> _EXCERPT TO READ_
┌──

The Father, the Son, and the Holy Ghost Festival

by cheri block

I am not Catholic but during my childhood, most of my friends were.

My father’s dental office in the 1950’s was a small part of a large home which sat directly across from the Holy Ghost Catholic Church, an impressive Spanish style structure. As is typical with Catholic churches, a school and rectory were part of the operation. In those days, especially after being carted back and forth to San Jose– a city 30 miles away– in a crowded Ford Country Squire with my annoying younger siblings, only to be forced to endure three hours of boring Sunday School and music in a strange language at Temple Emanuel, I announced that I wanted to be Catholic.

I want to be Catholic, dad. That way, I only have to go to church for one hour instead of three. I want to have that ash stuff on my forehead in February, but most of all, I want to go to a church that has a ghost and a festival where you can win parakeets.

As you parents can imagine, this pleading was met with a stern warning from my father.

You are Jewish, Cheri. Our history goes back over 5000 years. Theirs goes back only 1960 years. That is why you have to attend Sunday School for three hours–you have more to learn. We have Passover and matzoh ball soup and a Purim Festival where you get to dress up as Queen Esther. Isn’t that enough?

It wasn’t enough. I wanted to see the ghost and win a parakeet. I could compromise though on Queen Esther.

In Centerville in the 1950’s most of the citizens were either Portuguese Catholics or Japanese Buddhists. Since my father was one of the only dentists in town, most of the Holy Ghost’s parishioners, including the now defrocked Father Breen and many kindly nuns, came to him for dentistry. Dr. Block was made an honorary member of the Men’s Portuguese Club.

One night Dad came home from the office, poured his bourbon, sat down with the Fremont News Register, and heaved a long, tired sigh. Two German Shepherds–Dickens and Galaxy–sat at his feet and three children, including me, ran around the room in a circle, screaming. Our mother, Joan, cooking dinner in the other room while carrying the infant Jimmy, told us to be quiet and respect the fact that our father needed to rest from a long day of looking in other people’s mouths.

Ray Costa from Ray’s Menswear came by the office today, Joan, and dropped off 6 tickets to the Holy Ghost Festival on Saturday. Do you want to go? It might be instructive to the kids. They can see the inside of the church and also have a little fun.

Mother agreed. Saturday, the Block family would attend the festival.

I had heard from my friends who were in Rainbow Girls and DeMolay that you could win a parakeet and since my most recent hamster Butch had died of cardiac arrest while running a marathon on his wheel, I was hot for a new pet, other than Dickens and Galaxy, of course.

└──

> _REQUEST 1_
In the Holy Ghost Festival story, how many tickets to the festival did Ray Costa drop off at the office?
> _REQUEST 2_
Rewrite the part of the Holy Ghost Festival story that opens with the words containing "The Father, the" and closes with "to be Catholic.", switching "Spanish" to "Mission".

> _RECORD LIST_
┌──

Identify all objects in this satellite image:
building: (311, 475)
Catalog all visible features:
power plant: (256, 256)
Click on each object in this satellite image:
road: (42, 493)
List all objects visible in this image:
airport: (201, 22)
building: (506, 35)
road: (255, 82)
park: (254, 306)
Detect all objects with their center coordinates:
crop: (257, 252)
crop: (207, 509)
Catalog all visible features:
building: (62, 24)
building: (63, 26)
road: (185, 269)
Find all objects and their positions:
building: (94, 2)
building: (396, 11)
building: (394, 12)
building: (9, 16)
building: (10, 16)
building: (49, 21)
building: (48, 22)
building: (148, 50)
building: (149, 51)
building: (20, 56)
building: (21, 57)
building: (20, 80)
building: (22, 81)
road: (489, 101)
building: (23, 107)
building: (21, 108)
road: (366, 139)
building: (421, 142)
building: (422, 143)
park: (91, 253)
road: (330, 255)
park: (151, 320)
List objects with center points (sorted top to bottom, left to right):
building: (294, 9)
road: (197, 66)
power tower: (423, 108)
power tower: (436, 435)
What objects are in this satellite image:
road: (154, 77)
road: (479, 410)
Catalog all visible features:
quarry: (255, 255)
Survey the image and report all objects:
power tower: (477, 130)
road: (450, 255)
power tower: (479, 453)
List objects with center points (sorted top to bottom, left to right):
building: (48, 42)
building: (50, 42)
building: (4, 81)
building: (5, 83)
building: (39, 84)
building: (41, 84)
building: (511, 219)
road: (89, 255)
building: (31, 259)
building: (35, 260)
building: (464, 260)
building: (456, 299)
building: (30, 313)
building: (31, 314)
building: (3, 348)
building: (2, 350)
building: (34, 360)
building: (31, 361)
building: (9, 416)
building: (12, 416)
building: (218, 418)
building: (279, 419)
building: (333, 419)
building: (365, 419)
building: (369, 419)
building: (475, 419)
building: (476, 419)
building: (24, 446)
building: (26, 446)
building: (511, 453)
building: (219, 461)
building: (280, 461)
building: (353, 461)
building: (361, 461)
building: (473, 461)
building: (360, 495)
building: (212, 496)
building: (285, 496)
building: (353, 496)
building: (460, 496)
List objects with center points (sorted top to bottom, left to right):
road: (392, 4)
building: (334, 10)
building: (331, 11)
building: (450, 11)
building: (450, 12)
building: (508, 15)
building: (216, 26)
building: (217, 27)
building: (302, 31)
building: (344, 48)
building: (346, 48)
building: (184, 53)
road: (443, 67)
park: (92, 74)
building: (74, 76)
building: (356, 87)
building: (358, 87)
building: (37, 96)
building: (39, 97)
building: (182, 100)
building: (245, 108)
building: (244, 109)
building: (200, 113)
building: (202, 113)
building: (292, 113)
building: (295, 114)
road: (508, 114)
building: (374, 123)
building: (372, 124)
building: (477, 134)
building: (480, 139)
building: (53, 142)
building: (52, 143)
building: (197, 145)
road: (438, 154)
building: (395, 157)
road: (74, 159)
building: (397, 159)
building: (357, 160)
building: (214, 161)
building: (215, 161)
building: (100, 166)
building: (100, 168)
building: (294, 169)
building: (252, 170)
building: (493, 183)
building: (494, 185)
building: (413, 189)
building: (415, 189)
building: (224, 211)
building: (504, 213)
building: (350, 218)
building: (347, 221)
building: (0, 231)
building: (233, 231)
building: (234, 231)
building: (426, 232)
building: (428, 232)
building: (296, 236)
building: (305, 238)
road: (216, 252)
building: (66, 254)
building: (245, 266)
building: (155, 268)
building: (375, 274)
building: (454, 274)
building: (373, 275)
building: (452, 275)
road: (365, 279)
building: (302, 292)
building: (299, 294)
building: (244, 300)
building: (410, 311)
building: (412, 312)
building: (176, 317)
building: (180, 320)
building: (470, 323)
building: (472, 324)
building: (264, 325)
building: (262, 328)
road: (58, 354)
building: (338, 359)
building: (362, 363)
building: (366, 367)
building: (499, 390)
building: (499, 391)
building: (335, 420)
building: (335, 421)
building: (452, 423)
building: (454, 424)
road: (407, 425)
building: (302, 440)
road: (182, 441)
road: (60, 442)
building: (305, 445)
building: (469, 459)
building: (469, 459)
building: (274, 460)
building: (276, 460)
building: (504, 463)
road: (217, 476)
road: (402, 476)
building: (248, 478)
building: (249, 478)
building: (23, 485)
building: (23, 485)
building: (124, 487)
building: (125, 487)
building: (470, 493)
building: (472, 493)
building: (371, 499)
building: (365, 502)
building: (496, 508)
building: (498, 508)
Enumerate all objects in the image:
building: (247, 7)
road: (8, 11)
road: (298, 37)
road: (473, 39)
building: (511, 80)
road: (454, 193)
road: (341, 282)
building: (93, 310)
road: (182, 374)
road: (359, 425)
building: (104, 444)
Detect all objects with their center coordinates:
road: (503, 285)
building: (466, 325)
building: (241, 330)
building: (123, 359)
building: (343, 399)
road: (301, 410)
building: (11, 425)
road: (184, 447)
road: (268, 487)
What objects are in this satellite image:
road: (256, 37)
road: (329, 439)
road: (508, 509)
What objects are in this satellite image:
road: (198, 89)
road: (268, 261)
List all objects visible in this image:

└──

> _WRITTEN REPLY 1_
Six tickets.

> _WRITTEN REPLY 2_
The Father, the Son, and the Holy Ghost Festival

by cheri block

I am not Catholic but during my childhood, most of my friends were.

My father’s dental office in the 1950’s was a small part of a large home which sat directly across from the Holy Ghost Catholic Church, an impressive Mission style structure. As is typical with Catholic churches, a school and rectory were part of the operation. In those days, especially after being carted back and forth to San Jose– a city 30 miles away– in a crowded Ford Country Squire with my annoying younger siblings, only to be forced to endure three hours of boring Sunday School and music in a strange language at Temple Emanuel, I announced that I wanted to be Catholic.